For the coldest weekend to date this winter in New York, I had a mind for stew. With far too many types fighting for attention inside it. Beef bourguignon was foremost, then marsalas or perhaps a scallopini, then I thought of making a scallopini of pork medallions instead of veal (which I haven’t eaten in ages, and most of my peers don’t eat as a rule). And then it all kind of jumbled into one dish, finished with sour cream. So I called it a stroganoff. I don’t know.
Instead of tomato paste, I threw in a chopped up ripe tomato for a fresher taste. The only thing I wish I hadn’t done was to add the mushrooms before sticking a food processor into the blend of onions, carrot, celery and tomatoes to create a thicker texture. Once I put the mushrooms in, I realized I didn’t want to grind those up, too. So it was a chunkier dish, but no matter–it hit the spot.
Red Wine Pork Stroganoff
(makes 3-4 servings)
1 lb pork chops or cutlets, pounded to 1/4″ thick and cut into 2 or 3″ pieces
1/2 cup dry red wine
3/4 – 1 cup chicken or vegetable broth
1 small/medium carrot, diced
1 medium onion, diced
1/2 celery rib, diced
1 shallot or scallion, chopped
1 Tb parsley, chopped
1 small ripe tomato, diced
2 cups button mushrooms, halved or quartered
1 garlic clove, minced
1/4 tsp dry thyme
1 bay leaf
salt and fresh ground pepper
1-2 Tb olive oil
1/2 cup sour cream (or greek yogurt)
1/3 cup frozen green peas
Season pork pieces with salt and pepper, and dredge them in a light coating of flour (optional). Heat a tablespoon or so of olive oil and brown both sides. Remove from pan and set aside. Heat remaining oil and saute all the vegetables for ten minutes or so. Add garlic, parsley, thyme and bay leaf. Pour in the wine and bring to a boil, stirring frequently. Add chicken broth, and return pork to pot. Simmer covered for 40 minutes, stirring occasionally. Adjust seasoning if necessary. Add peas and sour cream, and stir to blend thoroughly.

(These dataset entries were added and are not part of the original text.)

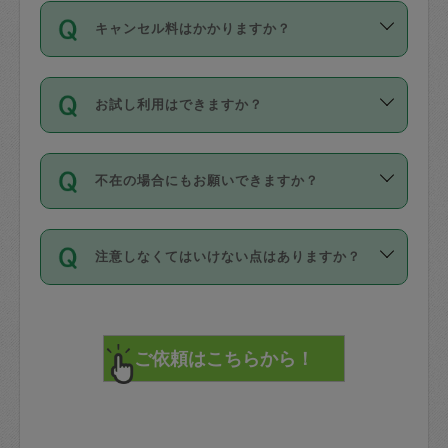
ご依頼は、現在を起点に3日後（72時間
濯、料理、作り置き、整理収納、買い物
のち、タスカジモニター宅にて３時間の
また外国人の方は英語しか話せない方、
キャンセル料はかかりますか？
以降）の日時から受付可能となっていま
です。作業中に物を壊したり、人にけが
現場トライアルを受け、合格したタスカ
日本語も話せる方など様々です。
す。
をさせたりした場合が対象で、補償金額
ジさんが活動されています。
キャンセル料には、以下の2種類がありま
ただし、72時間を切った直前の日程では
は対物1000万円、対人1億円が上限で
バックグラウンドや得意分野はプロフィ
お試し利用はできますか？
す。
タスカジさんへ「募集」をかけることが
す。
※テストセンターの講評は１件目のレビュ
ールに記載していますので、各自の得意
可能です。
ーとして記載されていますので依頼の際
分野を見極めて、目的に合わせてお仕事
「お試し利用」というメニューはありま
万が一損害が発生した場合は、その場の
に参考にしてください。
を依頼してください。
不在の場合にもお願いできますか？
せんが、「一回のみ」依頼を活用するこ
1. 直前キャンセル（定期、スポット契約
写真を撮り、
参考
：
【詳細】タスカジさんの登録に際
とによって、気に入ったタスカジさんを
共通）
タスカジサポートセンターまでご連絡く
して面接や教育は実施していますか？
不在の場合の作業はタスカジさんの同意
見つけることができます。
・タスカジさんのお仕事開始予定時間前
ださい。
注意しなくてはいけない点はありますか？
が必要です。数回の依頼ののち、タスカ
72時間を超える※と、以下のキャンセル
詳細FAQ：
損害賠償保険について教えて
ジさんと依頼者の間で十分な信頼関係が
まず、条件の合う気になるタスカジさ
料が発生します。
ください。
貴重品は紛失の際トラブルの元となるの
できたのち、タスカジさんに依頼してみ
ん、２・３人に「スポット」依頼をして
で、必ず鍵のかかるロッカーや金庫に入
てください。
みてください。
直前キャンセル料：
れて依頼者の責任の元管理するよう心掛
不在時に部屋に入るためにタスカジさん
その後、一番気に入ったタスカジさんに
72時間前〜24時間前＝依頼料金の50%
けてください。
に鍵を預ける必要がありますが、タスカ
「定期（毎週・隔週）」依頼をしてくだ
24時間前～1時間前＝依頼金額の100%
※パスポート、クレジットカード、銀行カ
ジさんが紛失した鍵によって二次的な損
さい。
1時間前〜実施時間＝依頼金額の100%＋
ード、5千円以上のアクセサリー、500円
害（たとえば、第三者の侵入など）が起
交通費全額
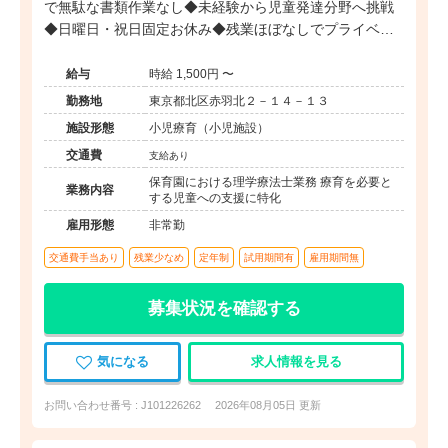
で無駄な書類作業なし◆未経験から児童発達分野へ挑戦
◆日曜日・祝日固定お休み◆残業ほぼなしでプライベー
ト充実◆安心の社会福祉法人母体
給与
時給 1,500円 〜
勤務地
東京都北区赤羽北２－１４－１３
施設形態
小児療育（小児施設）
交通費
支給あり
保育園における理学療法士業務 療育を必要と
業務内容
する児童への支援に特化
雇用形態
非常勤
交通費手当あり
残業少なめ
定年制
試用期間有
雇用期間無
募集状況を確認する
気になる
求人情報を見る
お問い合わせ番号 : J101226262
2026年08月05日 更新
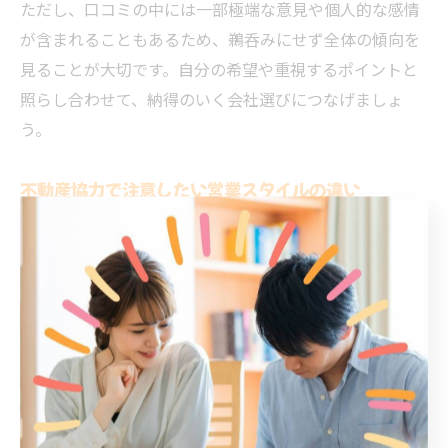
ただし、口コミの中には一部極端な意見や個人的な感情
が含まれることもあるため、鵜呑みにせず全体の傾向を
見ることが大切です。自分の希望や重視するポイントと
照らし合わせて、納得のいく会社選びにつなげましょ
う。
不動産協力で注意したい営業スタイルの違い
不動産会社にはさまざまな営業スタイルがあり、自分に
合った会社を選ぶことが重要です。東大阪市でも、積極
的に提案してくれるタイプから、じっくりヒアリングを
重視するタイプまで幅広く存在します。強引な営業や、
即決を迫る対応には注意が必要です。
営業スタイルの違いは、会社の方針や担当者の個性によ
るものが大きく、利用者からは「自分のペースで検討で
きた」「しつこい連絡が少なかった」といった声も聞か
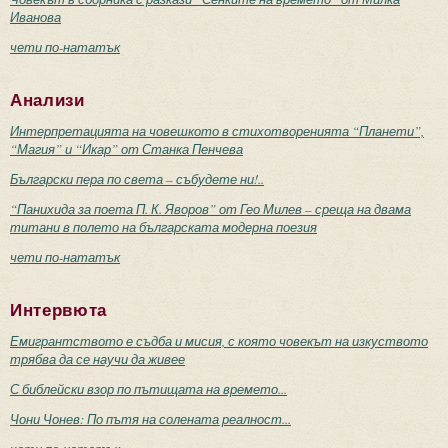
Иванова
чети по-нататък
Анализи
Интерпретацията на човешкото в стихотворенията “Планети”,
“Магия” и “Икар” от Станка Пенчева
Български пера по света – събудете ни!..
“Панихида за поета П. К. Яворов” от Гео Милев – среща на двама
титани в полето на българската модерна поезия
чети по-нататък
Интервюта
Емигрантството е съдба и мисия, с която човекът на изкуството
трябва да се научи да живее
С библейски взор по пътищата на времето...
Чони Чонев: По пътя на солената реалност...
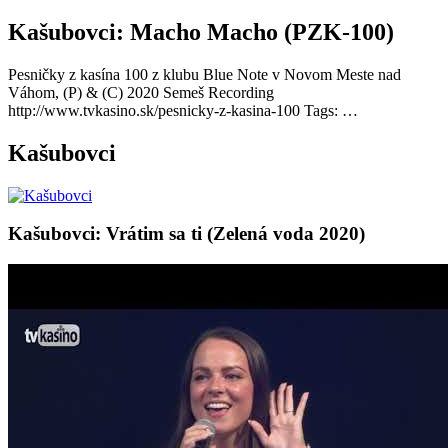
Kašubovci: Macho Macho (PZK-100)
Pesničky z kasína 100 z klubu Blue Note v Novom Meste nad
Váhom, (P) & (C) 2020 Semeš Recording
http://www.tvkasino.sk/pesnicky-z-kasina-100 Tags: …
Kašubovci
Kašubovci: Vrátim sa ti (Zelená voda 2020)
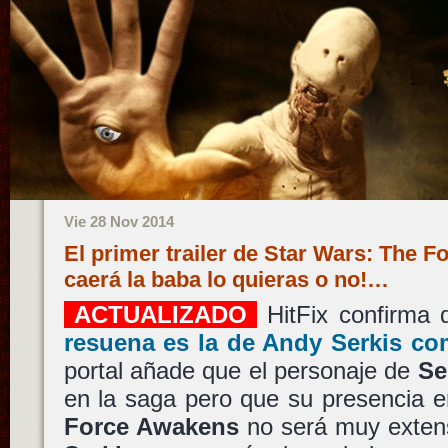
Vie 28 Nov 2014
El primer trailer de Star Wars: The F
caerá la baba lo quieras o no!…
ACTUALIZADO
HitFix confirma
resuena es la de
Andy Serkis
com
portal añade que el personaje de
Se
en la saga pero que su presencia 
Force Awakens
no será muy exten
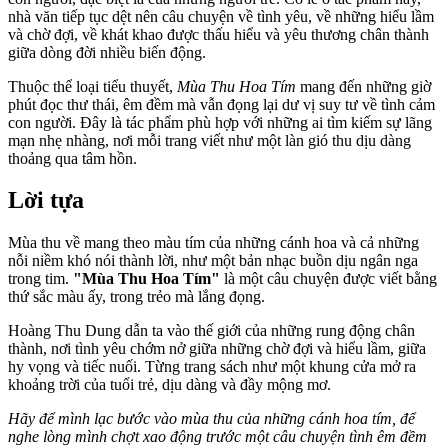
nhà văn tiếp tục dệt nên câu chuyện về tình yêu, về những hiểu lầm
và chờ đợi, về khát khao được thấu hiểu và yêu thương chân thành
giữa dòng đời nhiều biến động.
Thuộc thể loại tiểu thuyết,
Mùa Thu Hoa Tím
mang đến những giờ
phút đọc thư thái, êm đềm mà vẫn đọng lại dư vị suy tư về tình cảm
con người. Đây là tác phẩm phù hợp với những ai tìm kiếm sự lãng
mạn nhẹ nhàng, nơi mỗi trang viết như một làn gió thu dịu dàng
thoảng qua tâm hồn.
Lời tựa
Mùa thu về mang theo màu tím của những cánh hoa và cả những
nỗi niềm khó nói thành lời, như một bản nhạc buồn dịu ngân nga
trong tim.
"Mùa Thu Hoa Tím"
là một câu chuyện được viết bằng
thứ sắc màu ấy, trong trẻo mà lắng đọng.
Hoàng Thu Dung dẫn ta vào thế giới của những rung động chân
thành, nơi tình yêu chớm nở giữa những chờ đợi và hiểu lầm, giữa
hy vọng và tiếc nuối. Từng trang sách như một khung cửa mở ra
khoảng trời của tuổi trẻ, dịu dàng và đầy mộng mơ.
Hãy để mình lạc bước vào mùa thu của những cánh hoa tím, để
nghe lòng mình chợt xao động trước một câu chuyện tình êm đềm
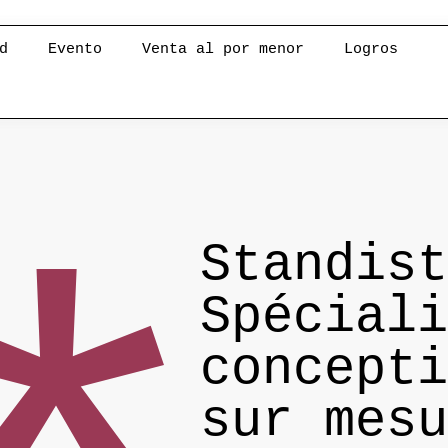
d
Evento
Venta al por menor
Logros
Standist
Spéciali
concepti
sur mesu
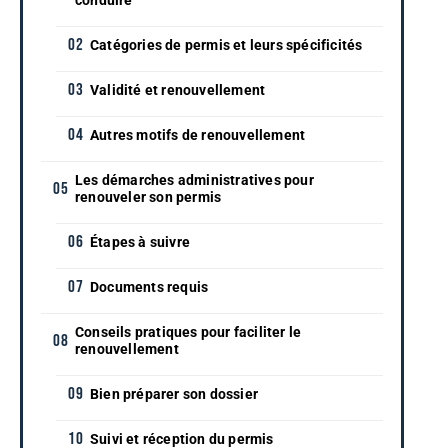
Catégories de permis et leurs spécificités
Validité et renouvellement
Autres motifs de renouvellement
Les démarches administratives pour
renouveler son permis
Étapes à suivre
Documents requis
Conseils pratiques pour faciliter le
renouvellement
Bien préparer son dossier
Suivi et réception du permis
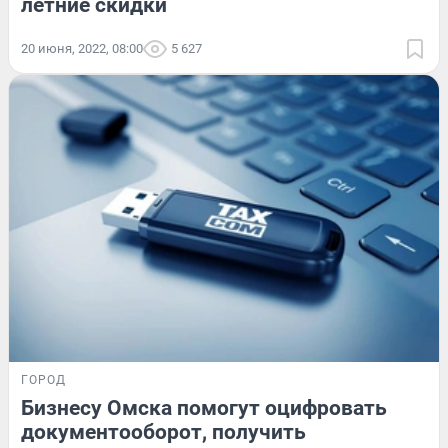
летние скидки
20 июня, 2022, 08:00
5 627
ГОРОД
Бизнесу Омска помогут оцифровать
документооборот, получить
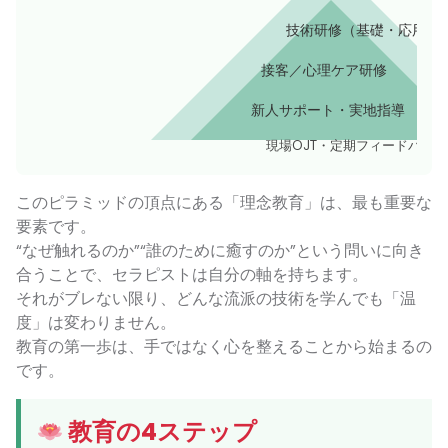
技術研修（基礎・応用）
接客／心理ケア研修
新人サポート・実地指導
現場OJT・定期フィードバック
このピラミッドの頂点にある「理念教育」は、最も重要な
要素です。
“なぜ触れるのか”“誰のために癒すのか”という問いに向き
合うことで、セラピストは自分の軸を持ちます。
それがブレない限り、どんな流派の技術を学んでも「温
度」は変わりません。
教育の第一歩は、手ではなく心を整えることから始まるの
です。
教育の4ステップ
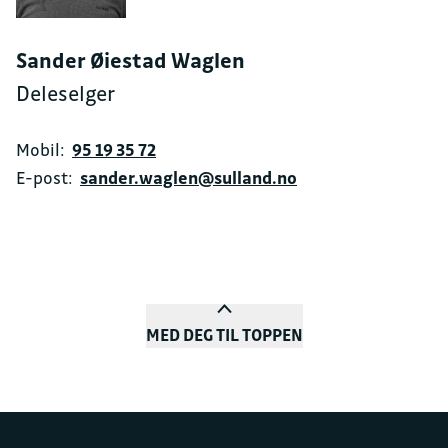
Sander Øiestad Waglen
Deleselger
Mobil:
95 19 35 72
E-post:
sander.waglen@sulland.no
MED DEG TIL TOPPEN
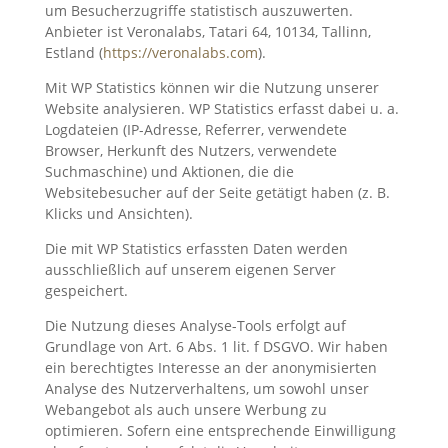
um Besucherzugriffe statistisch auszuwerten.
Anbieter ist Veronalabs, Tatari 64, 10134, Tallinn,
Estland (
https://veronalabs.com
).
Mit WP Statistics können wir die Nutzung unserer
Website analysieren. WP Statistics erfasst dabei u. a.
Logdateien (IP-Adresse, Referrer, verwendete
Browser, Herkunft des Nutzers, verwendete
Suchmaschine) und Aktionen, die die
Websitebesucher auf der Seite getätigt haben (z. B.
Klicks und Ansichten).
Die mit WP Statistics erfassten Daten werden
ausschließlich auf unserem eigenen Server
gespeichert.
Die Nutzung dieses Analyse-Tools erfolgt auf
Grundlage von Art. 6 Abs. 1 lit. f DSGVO. Wir haben
ein berechtigtes Interesse an der anonymisierten
Analyse des Nutzerverhaltens, um sowohl unser
Webangebot als auch unsere Werbung zu
optimieren. Sofern eine entsprechende Einwilligung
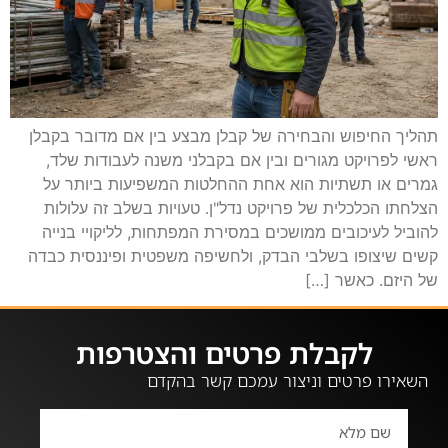
תהליך החיפוש והבחירה של קבלן מבצע בין אם מדובר בקבלן
ראשי לפרויקט מגורים ובין אם בקבלני משנה לעבודות שלד,
גמרים או תשתיות הוא אחת ההחלטות המשפיעות ביותר על
הצלחתו הכלכלית של פרויקט נדל"ן. טעויות בשלב זה עלולות
להוביל לעיכובים ממושכים במסירת המפתחות, לליקויי בנייה
קשים שיצופו בשלבי הבדק, ולחשיפה משפטית ופיננסית כבדה
של היזם. כאשר […]
לקבלת פרטים והצטרפות
השאירו פרטים וניצור עמכם קשר בהקדם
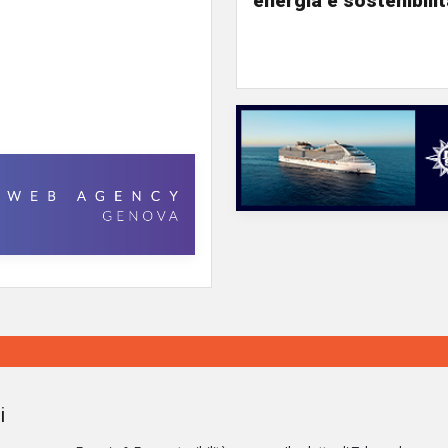
energia e sostenibili
i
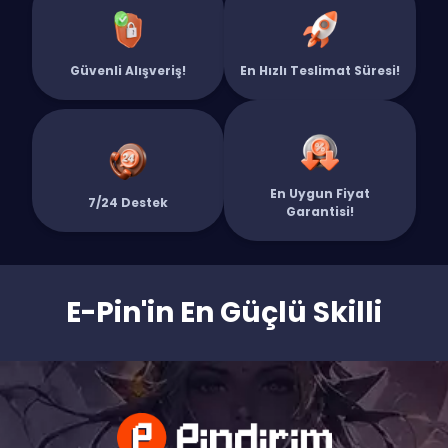
Koleksiyonuna ilk parçayı eklemek için 5 Euro - 475 Valorant Points (VP)
satın al!
Güvenli Alışveriş!
En Hızlı Teslimat Süresi!
En Uygun Fiyat
7/24 Destek
Garantisi!
E-Pin'in En Güçlü Skilli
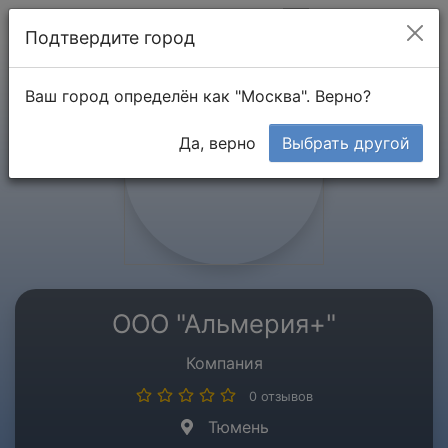
Мой кабинет
Подтвердите город
Ваш город определён как "Москва". Верно?
Да, верно
Выбрать другой
ООО "Альмерия+"
Компания
0 отзывов
Тюмень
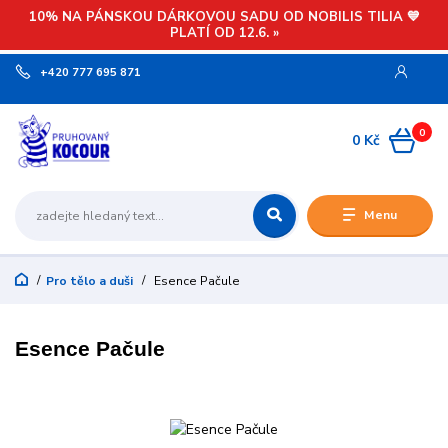
10% NA PÁNSKOU DÁRKOVOU SADU OD NOBILIS TILIA 💙
PLATÍ OD 12.6. »
+420 777 695 871
0
0 Kč
Menu
Pro tělo a duši
Esence Pačule
Esence Pačule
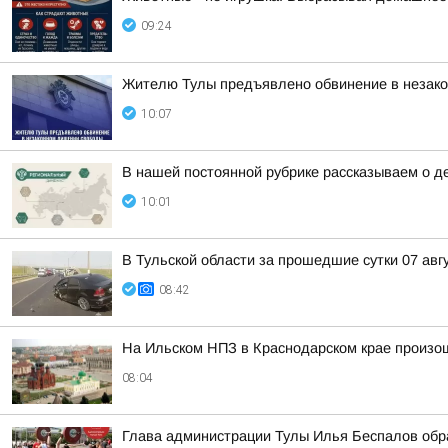
09:24
Жителю Тулы предъявлено обвинение в незако
10:07
В нашей постоянной рубрике рассказываем о д
10:01
В Тульской области за прошедшие сутки 07 авг
08:42
На Ильском НПЗ в Краснодарском крае произо
08:04
Глава администрации Тулы Илья Беспалов обра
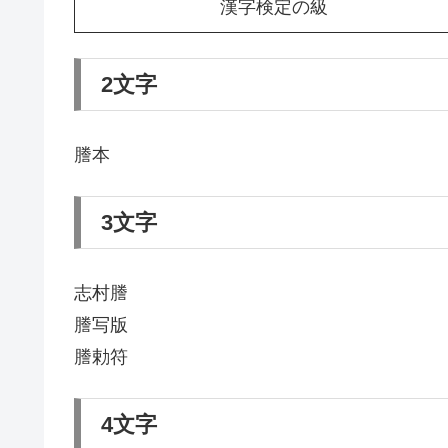
漢字検定の級
2文字
謄本
3文字
志村謄
謄写版
謄勅符
4文字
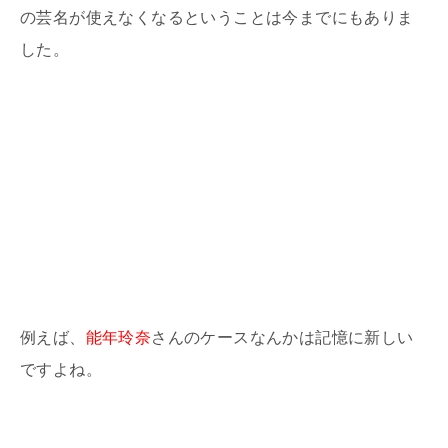
の芸名が使えなくなるということは今までにもありま
した。
例えば、
能年玲奈
さんのケースなんかは記憶に新しい
ですよね。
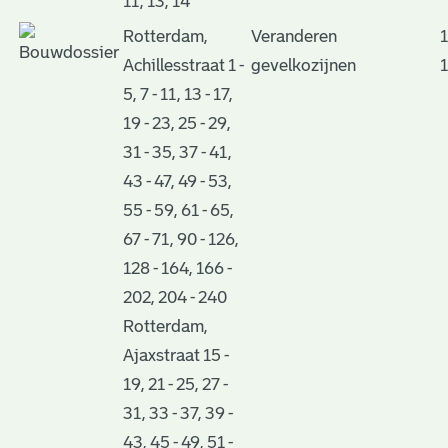
11, 13, 14
Rotterdam,
Veranderen
1
Achillesstraat 1 -
gevelkozijnen
5, 7 - 11, 13 - 17,
19 - 23, 25 - 29,
31 - 35, 37 - 41,
43 - 47, 49 - 53,
55 - 59, 61 - 65,
67 - 71, 90 - 126,
128 - 164, 166 -
202, 204 - 240
Rotterdam,
Ajaxstraat 15 -
19, 21 - 25, 27 -
31, 33 - 37, 39 -
43, 45 - 49, 51 -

Serve with rice, egg noodles, potatoes, bread, spaetzle, or what have you.
1 lb pork: $2.25
1/2 cup dry red wine (tail end of a bottle friend brought): maybe $1.00?
3/4 – 1 cup chicken or vegetable broth: $0.65
1 small/medium carrot (at $0.99/lb): $0.20
1 medium onion (at $2/bag): $0.33
1/2 celery rib (at $1.50/heart): $0.10
1 scallion (at $0.50/bunch): $0.13
1 Tb parsley (at $0.99/bunch): $0.20
1 small ripe tomato (at $1.29/lb): $0.30
2 cups button mushrooms (about ¾ of a $2 package): $1.50
garlic, thyme, bay leaf, olive oil, salt, pepper: $0.15
1/2 cup sour cream (at $1/small container): $0.35
1/3 cup frozen peas (at $1.19/package): $0.13
Six brownie points – rich and certain to fill you up. I served this with rice to avoid anything buttered. It’s best to start with lean meat and drain the pan after browning if you see too much grease cook off. With plenty of vegetables and that life-prolonging antioxidant power of red wine, it’s not a guilty pleasure, either.